[Brief] Put the lines of the entries into a JSON list of strings, one string per line, leaving out blank lines. Include only the lines from the start of the entries up to and including the line containing "[75, 15, 400, 329]".

[[ Provided records, beginning ]]

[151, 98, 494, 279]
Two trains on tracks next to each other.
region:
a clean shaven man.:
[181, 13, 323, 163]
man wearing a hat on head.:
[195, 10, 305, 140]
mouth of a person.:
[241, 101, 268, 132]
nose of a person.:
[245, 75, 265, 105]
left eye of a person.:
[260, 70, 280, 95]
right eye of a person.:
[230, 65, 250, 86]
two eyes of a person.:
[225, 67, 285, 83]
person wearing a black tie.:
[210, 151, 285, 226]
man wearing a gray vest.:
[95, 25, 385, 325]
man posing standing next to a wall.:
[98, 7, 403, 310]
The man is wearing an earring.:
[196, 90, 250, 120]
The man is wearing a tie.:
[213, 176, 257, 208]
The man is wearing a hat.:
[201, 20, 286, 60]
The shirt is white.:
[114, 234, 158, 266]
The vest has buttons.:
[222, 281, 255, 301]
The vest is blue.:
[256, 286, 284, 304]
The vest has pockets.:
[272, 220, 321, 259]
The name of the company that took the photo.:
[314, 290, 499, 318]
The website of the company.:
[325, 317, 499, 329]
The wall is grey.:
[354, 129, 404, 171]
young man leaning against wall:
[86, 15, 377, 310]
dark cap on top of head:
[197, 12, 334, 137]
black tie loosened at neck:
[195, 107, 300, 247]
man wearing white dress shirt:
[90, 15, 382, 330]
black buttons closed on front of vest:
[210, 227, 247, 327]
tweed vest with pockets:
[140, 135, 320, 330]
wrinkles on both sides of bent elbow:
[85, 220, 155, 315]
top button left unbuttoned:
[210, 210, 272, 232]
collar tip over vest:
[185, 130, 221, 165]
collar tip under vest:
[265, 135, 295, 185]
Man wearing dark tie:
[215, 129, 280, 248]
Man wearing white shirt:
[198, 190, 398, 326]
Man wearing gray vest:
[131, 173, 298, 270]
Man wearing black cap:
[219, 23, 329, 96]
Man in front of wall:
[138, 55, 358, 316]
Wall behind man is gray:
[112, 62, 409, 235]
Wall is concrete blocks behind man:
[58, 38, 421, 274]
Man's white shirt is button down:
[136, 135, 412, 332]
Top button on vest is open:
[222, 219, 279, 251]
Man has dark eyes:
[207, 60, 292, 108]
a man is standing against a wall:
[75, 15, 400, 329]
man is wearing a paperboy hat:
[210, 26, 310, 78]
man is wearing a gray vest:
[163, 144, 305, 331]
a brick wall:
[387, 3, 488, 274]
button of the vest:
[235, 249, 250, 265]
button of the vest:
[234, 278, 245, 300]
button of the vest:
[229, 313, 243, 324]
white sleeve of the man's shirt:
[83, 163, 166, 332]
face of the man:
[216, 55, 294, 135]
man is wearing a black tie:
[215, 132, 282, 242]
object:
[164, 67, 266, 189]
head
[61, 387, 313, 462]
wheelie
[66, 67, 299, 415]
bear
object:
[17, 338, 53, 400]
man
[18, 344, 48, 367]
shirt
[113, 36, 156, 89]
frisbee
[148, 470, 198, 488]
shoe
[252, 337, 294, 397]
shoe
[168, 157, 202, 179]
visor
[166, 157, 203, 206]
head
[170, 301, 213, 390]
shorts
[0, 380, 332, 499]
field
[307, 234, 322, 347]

[[ Provided records, end ]]

[Exercise result]
[
  "[151, 98, 494, 279]",
  "Two trains on tracks next to each other.",
  "region:",
  "a clean shaven man.:",
  "[181, 13, 323, 163]",
  "man wearing a hat on head.:",
  "[195, 10, 305, 140]",
  "mouth of a person.:",
  "[241, 101, 268, 132]",
  "nose of a person.:",
  "[245, 75, 265, 105]",
  "left eye of a person.:",
  "[260, 70, 280, 95]",
  "right eye of a person.:",
  "[230, 65, 250, 86]",
  "two eyes of a person.:",
  "[225, 67, 285, 83]",
  "person wearing a black tie.:",
  "[210, 151, 285, 226]",
  "man wearing a gray vest.:",
  "[95, 25, 385, 325]",
  "man posing standing next to a wall.:",
  "[98, 7, 403, 310]",
  "The man is wearing an earring.:",
  "[196, 90, 250, 120]",
  "The man is wearing a tie.:",
  "[213, 176, 257, 208]",
  "The man is wearing a hat.:",
  "[201, 20, 286, 60]",
  "The shirt is white.:",
  "[114, 234, 158, 266]",
  "The vest has buttons.:",
  "[222, 281, 255, 301]",
  "The vest is blue.:",
  "[256, 286, 284, 304]",
  "The vest has pockets.:",
  "[272, 220, 321, 259]",
  "The name of the company that took the photo.:",
  "[314, 290, 499, 318]",
  "The website of the company.:",
  "[325, 317, 499, 329]",
  "The wall is grey.:",
  "[354, 129, 404, 171]",
  "young man leaning against wall:",
  "[86, 15, 377, 310]",
  "dark cap on top of head:",
  "[197, 12, 334, 137]",
  "black tie loosened at neck:",
  "[195, 107, 300, 247]",
  "man wearing white dress shirt:",
  "[90, 15, 382, 330]",
  "black buttons closed on front of vest:",
  "[210, 227, 247, 327]",
  "tweed vest with pockets:",
  "[140, 135, 320, 330]",
  "wrinkles on both sides of bent elbow:",
  "[85, 220, 155, 315]",
  "top button left unbuttoned:",
  "[210, 210, 272, 232]",
  "collar tip over vest:",
  "[185, 130, 221, 165]",
  "collar tip under vest:",
  "[265, 135, 295, 185]",
  "Man wearing dark tie:",
  "[215, 129, 280, 248]",
  "Man wearing white shirt:",
  "[198, 190, 398, 326]",
  "Man wearing gray vest:",
  "[131, 173, 298, 270]",
  "Man wearing black cap:",
  "[219, 23, 329, 96]",
  "Man in front of wall:",
  "[138, 55, 358, 316]",
  "Wall behind man is gray:",
  "[112, 62, 409, 235]",
  "Wall is concrete blocks behind man:",
  "[58, 38, 421, 274]",
  "Man's white shirt is button down:",
  "[136, 135, 412, 332]",
  "Top button on vest is open:",
  "[222, 219, 279, 251]",
  "Man has dark eyes:",
  "[207, 60, 292, 108]",
  "a man is standing against a wall:",
  "[75, 15, 400, 329]"
]